Oscar Bettison’s Threaded Madrigals, played by violist Rebecca Young, used harmonic structures particular to the instrument to make a piece very much of the instrument. A repeated and varying two-note dirge became a foundation over which the instrument sang, finding its way back to that simple, mournful motif. Sometimes the same note repeated on two different strings (giving it a slightly different voicing), sometimes landing a half step off and ultimately placing the two patterns at opposite ends of the register.

Four Pieces for Solo Piano, on the other hand, seemed an attempt to undermine the instrument.
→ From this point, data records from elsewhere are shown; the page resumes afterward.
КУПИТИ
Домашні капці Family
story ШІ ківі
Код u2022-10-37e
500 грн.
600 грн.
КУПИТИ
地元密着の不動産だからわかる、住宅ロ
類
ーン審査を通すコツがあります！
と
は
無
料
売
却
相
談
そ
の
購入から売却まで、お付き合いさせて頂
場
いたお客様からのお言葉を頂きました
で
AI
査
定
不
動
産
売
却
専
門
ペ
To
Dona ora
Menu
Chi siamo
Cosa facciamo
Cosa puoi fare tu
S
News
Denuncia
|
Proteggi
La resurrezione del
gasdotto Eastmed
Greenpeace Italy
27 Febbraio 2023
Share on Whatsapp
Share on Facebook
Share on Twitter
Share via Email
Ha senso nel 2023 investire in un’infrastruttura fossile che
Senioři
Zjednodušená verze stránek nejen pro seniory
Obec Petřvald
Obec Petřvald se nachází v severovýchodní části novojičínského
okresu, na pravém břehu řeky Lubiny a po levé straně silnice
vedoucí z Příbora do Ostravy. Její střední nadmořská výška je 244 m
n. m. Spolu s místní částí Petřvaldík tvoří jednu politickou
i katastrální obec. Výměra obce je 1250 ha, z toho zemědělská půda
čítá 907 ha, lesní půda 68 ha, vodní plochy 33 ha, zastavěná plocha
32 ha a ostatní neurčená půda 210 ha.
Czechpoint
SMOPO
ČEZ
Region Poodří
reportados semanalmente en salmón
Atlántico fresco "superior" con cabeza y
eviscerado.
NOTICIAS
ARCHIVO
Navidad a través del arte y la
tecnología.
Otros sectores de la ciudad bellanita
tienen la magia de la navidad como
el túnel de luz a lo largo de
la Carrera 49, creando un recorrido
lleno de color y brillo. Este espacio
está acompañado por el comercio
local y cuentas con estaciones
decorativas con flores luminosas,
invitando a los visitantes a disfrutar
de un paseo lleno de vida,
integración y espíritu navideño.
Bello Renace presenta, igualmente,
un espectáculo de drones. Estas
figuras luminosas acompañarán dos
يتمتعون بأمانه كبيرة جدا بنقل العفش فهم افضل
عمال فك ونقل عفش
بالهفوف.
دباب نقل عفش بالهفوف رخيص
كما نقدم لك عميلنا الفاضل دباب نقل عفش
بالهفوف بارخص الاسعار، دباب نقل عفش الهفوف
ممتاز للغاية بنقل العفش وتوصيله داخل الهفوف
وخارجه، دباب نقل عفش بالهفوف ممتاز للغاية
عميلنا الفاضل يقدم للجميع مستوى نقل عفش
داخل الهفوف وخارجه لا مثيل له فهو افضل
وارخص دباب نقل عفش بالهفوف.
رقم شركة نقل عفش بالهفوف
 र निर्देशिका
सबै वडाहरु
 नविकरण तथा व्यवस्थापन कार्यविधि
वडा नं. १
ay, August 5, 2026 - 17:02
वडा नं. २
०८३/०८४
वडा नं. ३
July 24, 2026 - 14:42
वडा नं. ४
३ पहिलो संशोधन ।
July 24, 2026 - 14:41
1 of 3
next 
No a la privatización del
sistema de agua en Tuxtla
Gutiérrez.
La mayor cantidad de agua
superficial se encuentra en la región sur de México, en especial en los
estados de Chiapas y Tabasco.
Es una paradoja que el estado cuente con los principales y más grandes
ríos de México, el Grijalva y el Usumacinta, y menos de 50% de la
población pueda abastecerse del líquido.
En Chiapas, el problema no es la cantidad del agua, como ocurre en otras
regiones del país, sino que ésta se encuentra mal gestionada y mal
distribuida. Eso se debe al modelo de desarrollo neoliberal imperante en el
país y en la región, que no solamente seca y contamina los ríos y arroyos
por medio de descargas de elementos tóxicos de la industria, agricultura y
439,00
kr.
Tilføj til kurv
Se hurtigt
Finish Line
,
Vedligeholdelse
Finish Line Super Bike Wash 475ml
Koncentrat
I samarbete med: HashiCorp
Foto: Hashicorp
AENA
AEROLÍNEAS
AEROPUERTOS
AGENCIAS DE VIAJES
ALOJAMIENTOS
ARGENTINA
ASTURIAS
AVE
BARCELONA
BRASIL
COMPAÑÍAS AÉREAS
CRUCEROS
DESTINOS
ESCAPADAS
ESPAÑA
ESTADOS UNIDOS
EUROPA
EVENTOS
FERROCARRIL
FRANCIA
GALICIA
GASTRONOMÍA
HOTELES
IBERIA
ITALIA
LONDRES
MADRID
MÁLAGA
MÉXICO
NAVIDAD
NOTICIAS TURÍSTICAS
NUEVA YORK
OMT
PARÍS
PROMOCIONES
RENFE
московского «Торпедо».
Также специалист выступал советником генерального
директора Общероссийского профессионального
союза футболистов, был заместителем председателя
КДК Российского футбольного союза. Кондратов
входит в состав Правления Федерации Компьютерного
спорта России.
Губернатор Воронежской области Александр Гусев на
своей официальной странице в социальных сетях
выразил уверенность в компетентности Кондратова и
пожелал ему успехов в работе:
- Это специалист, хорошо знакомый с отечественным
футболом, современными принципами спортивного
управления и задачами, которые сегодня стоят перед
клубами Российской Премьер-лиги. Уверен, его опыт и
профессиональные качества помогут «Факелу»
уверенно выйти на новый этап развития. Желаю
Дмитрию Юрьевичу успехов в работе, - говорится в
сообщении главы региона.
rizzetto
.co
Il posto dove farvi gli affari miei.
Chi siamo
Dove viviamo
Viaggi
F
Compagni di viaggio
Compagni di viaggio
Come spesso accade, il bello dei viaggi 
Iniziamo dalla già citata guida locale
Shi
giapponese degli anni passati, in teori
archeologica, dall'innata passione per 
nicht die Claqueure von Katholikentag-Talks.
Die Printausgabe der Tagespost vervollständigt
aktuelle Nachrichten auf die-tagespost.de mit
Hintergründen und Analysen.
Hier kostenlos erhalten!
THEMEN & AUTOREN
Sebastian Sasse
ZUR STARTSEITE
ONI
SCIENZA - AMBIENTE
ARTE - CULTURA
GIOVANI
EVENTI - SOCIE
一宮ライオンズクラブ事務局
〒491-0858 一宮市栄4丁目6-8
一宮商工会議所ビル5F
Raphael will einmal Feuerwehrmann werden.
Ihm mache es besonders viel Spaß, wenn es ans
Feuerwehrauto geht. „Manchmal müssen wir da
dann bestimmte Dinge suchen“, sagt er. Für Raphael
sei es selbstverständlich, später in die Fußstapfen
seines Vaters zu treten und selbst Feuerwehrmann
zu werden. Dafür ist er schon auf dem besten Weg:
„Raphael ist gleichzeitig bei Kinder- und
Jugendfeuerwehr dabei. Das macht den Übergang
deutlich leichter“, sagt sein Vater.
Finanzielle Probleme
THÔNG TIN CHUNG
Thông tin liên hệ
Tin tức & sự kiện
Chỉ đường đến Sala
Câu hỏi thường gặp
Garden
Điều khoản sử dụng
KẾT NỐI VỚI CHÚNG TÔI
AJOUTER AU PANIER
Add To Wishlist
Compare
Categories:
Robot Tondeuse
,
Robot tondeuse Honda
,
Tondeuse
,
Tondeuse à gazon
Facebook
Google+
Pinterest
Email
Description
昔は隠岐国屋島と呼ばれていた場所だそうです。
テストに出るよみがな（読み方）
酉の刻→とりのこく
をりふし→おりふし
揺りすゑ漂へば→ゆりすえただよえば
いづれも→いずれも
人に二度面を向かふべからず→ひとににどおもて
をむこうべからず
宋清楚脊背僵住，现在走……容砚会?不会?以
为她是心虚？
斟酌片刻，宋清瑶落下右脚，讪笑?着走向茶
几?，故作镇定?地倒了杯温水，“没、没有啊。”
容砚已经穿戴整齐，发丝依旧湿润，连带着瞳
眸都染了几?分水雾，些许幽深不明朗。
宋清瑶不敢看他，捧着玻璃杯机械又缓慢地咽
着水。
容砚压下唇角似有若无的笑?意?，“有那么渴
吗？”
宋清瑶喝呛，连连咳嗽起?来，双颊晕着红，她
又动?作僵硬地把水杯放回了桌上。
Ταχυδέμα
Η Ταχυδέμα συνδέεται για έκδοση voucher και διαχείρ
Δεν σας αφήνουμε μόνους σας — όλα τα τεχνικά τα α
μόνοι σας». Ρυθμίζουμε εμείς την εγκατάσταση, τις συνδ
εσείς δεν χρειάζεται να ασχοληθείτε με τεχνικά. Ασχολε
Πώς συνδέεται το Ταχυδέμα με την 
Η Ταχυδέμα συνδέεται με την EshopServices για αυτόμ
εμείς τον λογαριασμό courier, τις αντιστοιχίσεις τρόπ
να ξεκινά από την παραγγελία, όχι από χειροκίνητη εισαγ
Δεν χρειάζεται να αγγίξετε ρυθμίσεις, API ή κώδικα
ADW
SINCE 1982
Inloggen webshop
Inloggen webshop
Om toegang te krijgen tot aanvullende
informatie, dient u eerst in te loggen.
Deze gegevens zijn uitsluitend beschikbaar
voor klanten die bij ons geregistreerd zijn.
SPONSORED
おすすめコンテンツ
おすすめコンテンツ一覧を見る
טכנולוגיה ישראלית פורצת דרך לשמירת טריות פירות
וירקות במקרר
Ryan Brown restricted himself to the half of the keyboard above middle C in order, he explained before Eric Huebner’s performance, to divorce himself from the instrument’s history. The first, “Cellar Door,” was, he said, an attempt at beauty, based on the often-cited pleasing sound of the two words. It was nearly a pop song, somewhere between the realms of Kate Bush and Radiohead. “Buckle” was a percussive effort, mechanical but playful. “Stage Whisper” was slight and brief and, like the stage direction it is named for, softer more in pace than in volume. “Shoestring” was named for a film Brown saw of mechanics in West Africa fixing a car engine with laces and, he said, an attempt at their spirit of “making a lot out of a little.” It seemed to reduce the keyboard by half again, nearly a music box now and only escaping to the bass clef for the final note.

The highpoint of the evening was Michael Hersch’s Of Sorrow Born: Seven Elegies. The beautiful little miniatures, gracefully played by violinist Yulia Ziskel, didn’t defy expectation so much as hover in a realm where expectations were immaterial. The first pieces alternated between bold atonality and languid, mournful statements, climaxing in the fifth piece with long, sustained tones interrupted by sudden outbursts. The sixth held fast in the upper register, seeming barely even present while the final delivered light, plaintive harmonies that felt liquid, even weeping.

After that, Chris Kapica’s Fandanglish for solo clarinet was a spritely melange of Latin, pop and swing fragments, heavy breathing, reed-popping and -stomping, all stretched across six music stands for Pascual Martinez Forteza. Playful and referential, it was a perfect coda for a refreshingly casual program unconcerned with tired divisions of Up- and Downtown.

The New York Philharmonic’s Biennial continues through June 7. nyphil.org.